#### [Task details]
Scan the records below. List lines holding "года".

(Extracted page text data)

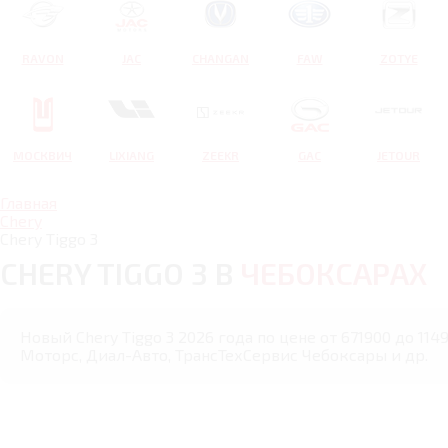
RAVON
JAC
CHANGAN
FAW
ZOTYE
МОСКВИЧ
LIXIANG
ZEEKR
GAC
JETOUR
Главная
Chery
Chery Tiggo 3
CHERY TIGGO 3 В
ЧЕБОКСАРАХ
Новый Chery Tiggo 3 2026 года по цене от 671900 до 11
Моторс, Диал-Авто, ТрансТехСервис Чебоксары и др.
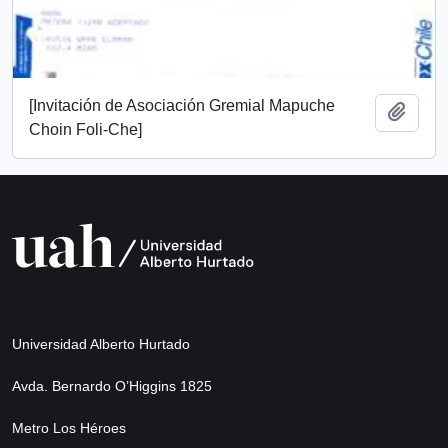
[Invitación de Asociación Gremial Mapuche
Añadi
Choin Foli-Che]
Universidad Alberto Hurtado
Avda. Bernardo O’Higgins 1825
Metro Los Héroes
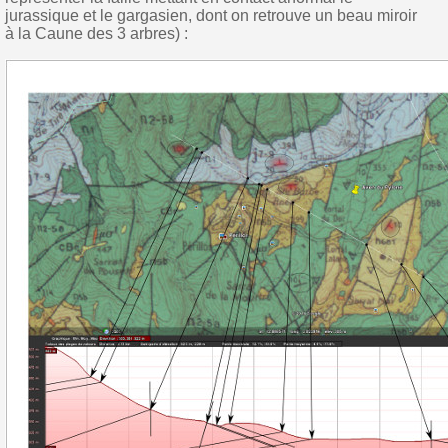
jurassique et le gargasien, dont on retrouve un beau miroir
à la Caune des 3 arbres) :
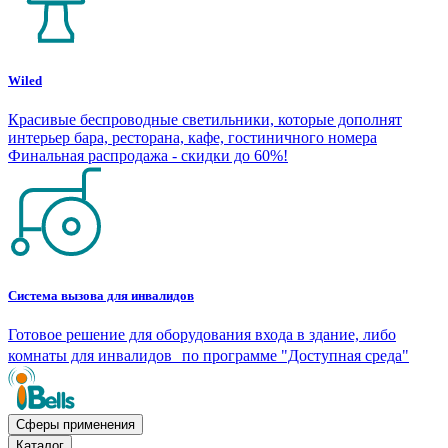
Wiled
Красивые беспроводные светильники, которые дополнят
интерьер бара, ресторана, кафе, гостиничного номера
Финальная распродажа - скидки до 60%!
Система вызова для инвалидов
Готовое решение для оборудования входа в здание, либо
комнаты для инвалидов по программе "Доступная среда"
Сферы применения
Каталог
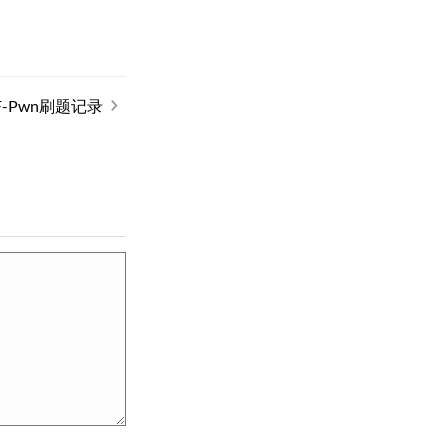
F-Pwn刷题记录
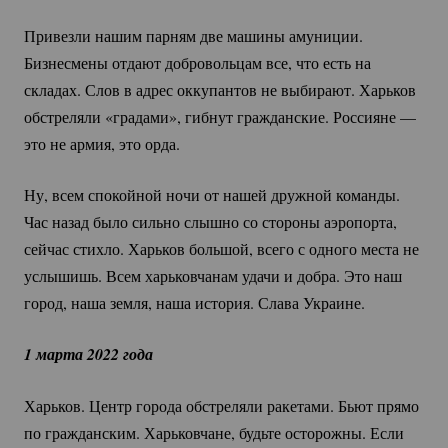
Привезли нашим парням две машины амуниции.
Бизнесмены отдают добровольцам все, что есть на
складах. Слов в адрес оккупантов не выбирают. Харьков
обстреляли «градами», гибнут гражданские. Россияне —
это не армия, это орда.
Ну, всем спокойной ночи от нашей дружной команды.
Час назад было сильно слышно со стороны аэропорта,
сейчас стихло. Харьков большой, всего с одного места не
услышишь. Всем харьковчанам удачи и добра. Это наш
город, наша земля, наша история. Слава Украине.
1 марта 2022 года
Харьков. Центр города обстреляли ракетами. Бьют прямо
по гражданским. Харьковчане, будьте осторожны. Если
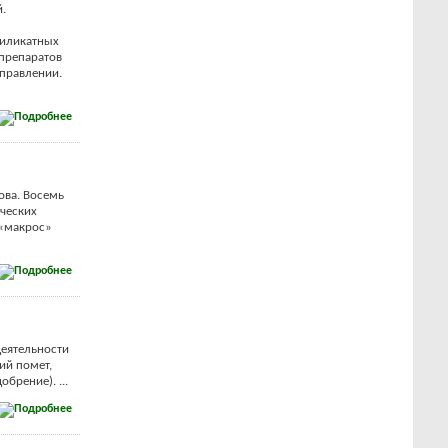
.
силикатных
препаратов
аправлении.
ова. Восемь
ческих
(«макрос»
еятельности
ий помет,
брение). ...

#### [Answer to the problem]
Новый Chery Tiggo 3 2026 года по цене от 671900 до 11
1 марта 2022 года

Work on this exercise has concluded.